(SELECTED TEXT):
* * * * * * *
I like that kind of talk.

I'm sure you often feel that education is your top priority, or at least one of your most pressing issues. I know that it takes up a great amount of your time and your legislative session. I know education is a large part of your state budget. Believe me, it is a top domestic priority for President Bush and this Administration, and has been from the beginning.

Two years and two months ago No Child Left Behind was passed by a bipartisan majority of the Congress and signed by the President. There was and continues to be great hope. I firmly believe it was an act of educational emancipation, the logical next step to Brown v. Board of Education. The Brown decision gave all students access by desegregating schools, and NCLB goes one step farther: it adds quality education to that access.

This law was needed to improve our educational system overall—a system that is leaving our children unprepared to compete in a global economy. We face an educational crisis, a two-tiered system that leaves millions—millions—of students unable to perform academically at the most basic levels.

In many school districts and some states, implementation has proceeded right on schedule. There has been fantastic cooperation, candid assessments, shifting of resources, and general satisfaction with the law and its direction. I am pleased with the pace of implementation in those locations. I thank those who have worked so hard to rapidly implement this law.

But there is a different story elsewhere. I am sorry to report that the debate has continued long after the law's passage, clouding education efforts and sometimes standing in the way of implementation. In the past few months there have been audible cries from some school districts and state legislatures. With respect, some of those cries have come from people sitting here in this room.

Believe me, I've heard you. And I have tried to respond to these concerns. My department has been working in an unprecedented partnership with state and local governments. Never before in the 24-year history of the US Department of Education has there been such effort put into listening and working together.
* * * * * * *
(SOURCE MATERIAL):

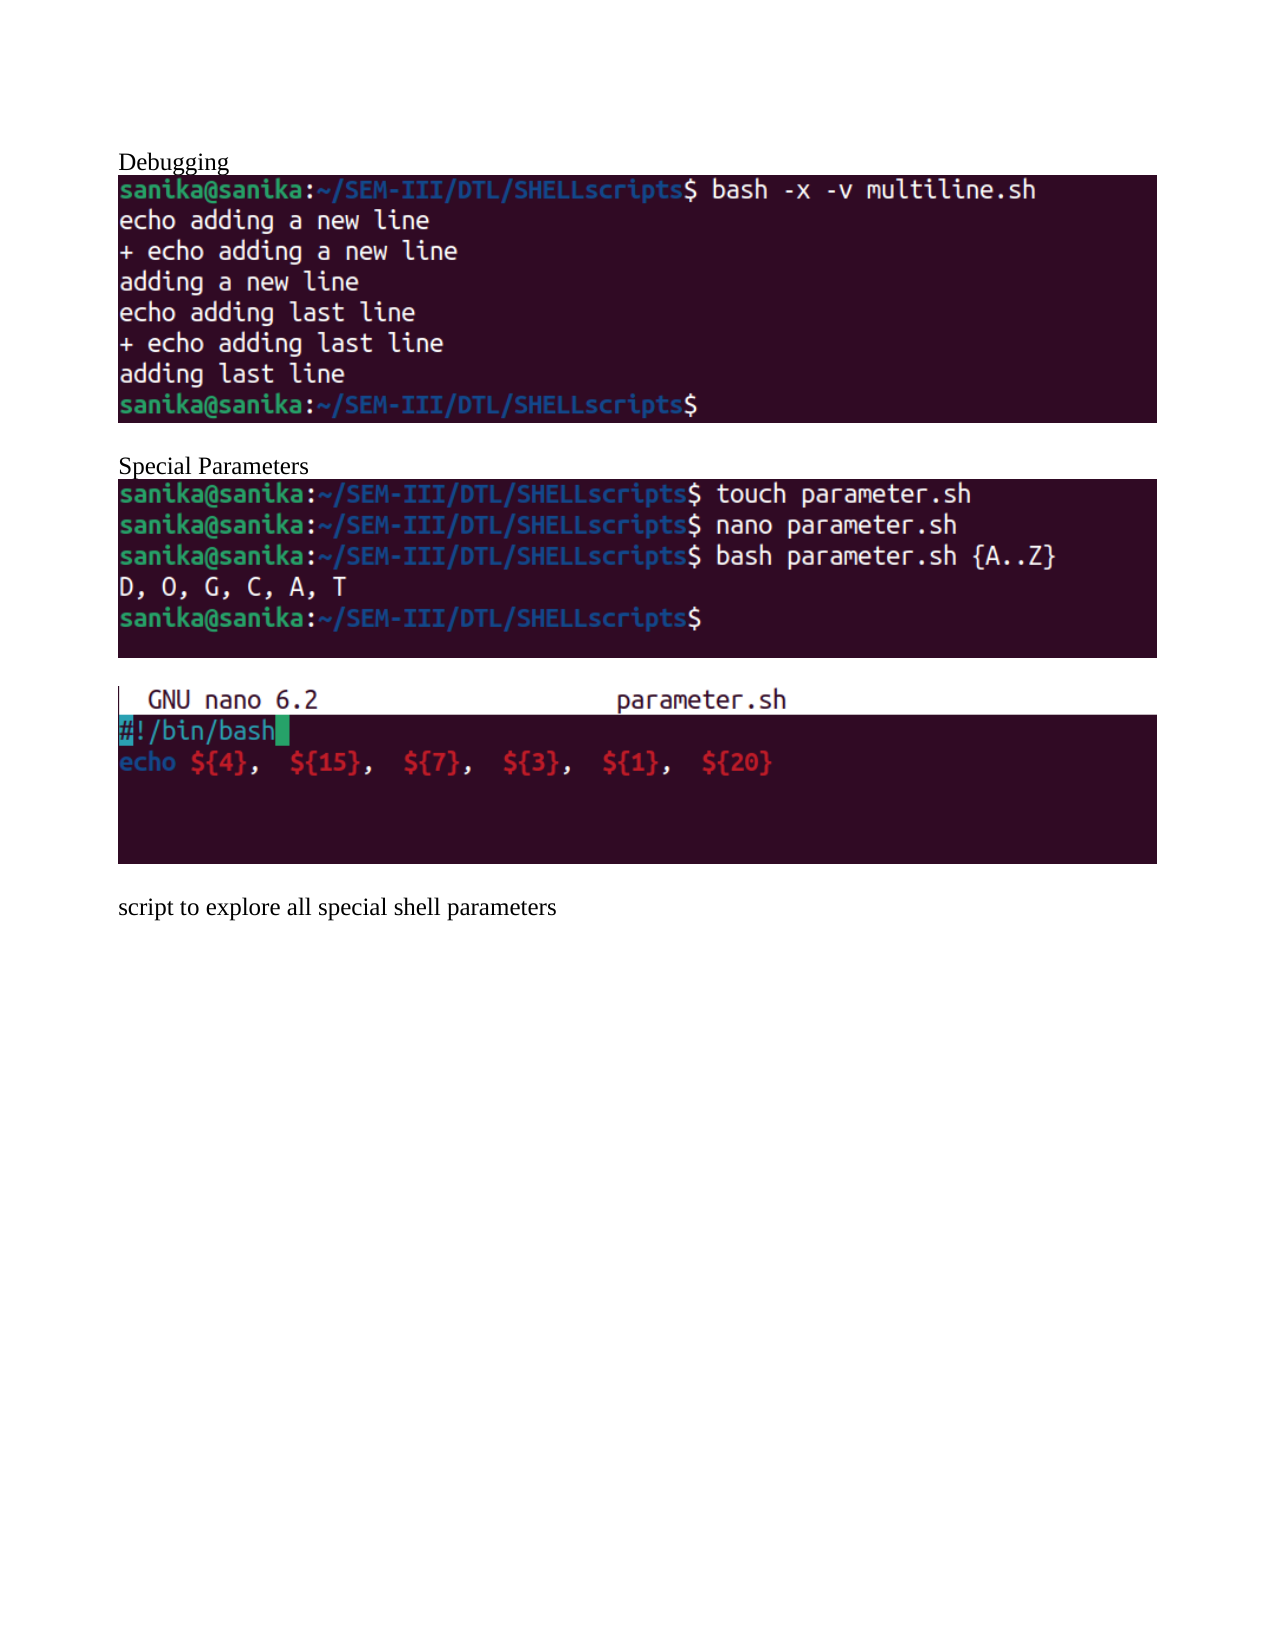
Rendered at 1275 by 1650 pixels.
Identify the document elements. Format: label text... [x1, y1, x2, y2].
* * * * * * *
(GIVEN TASK):
Please condense the paragraph of the education speech that begins "Two years and two months ago" into a short bulleted list that keeps its main facts.

(RESPONSE BELOW):
- Congress passed No Child Left Behind by a bipartisan majority two years and two months ago, and the President signed it.
- There was great hope for the law then, and there still is.
- The speaker considers it an act of educational emancipation and the logical next step after Brown v. Board of Education.
- Brown gave all students access by desegregating schools. NCLB adds quality education to that access.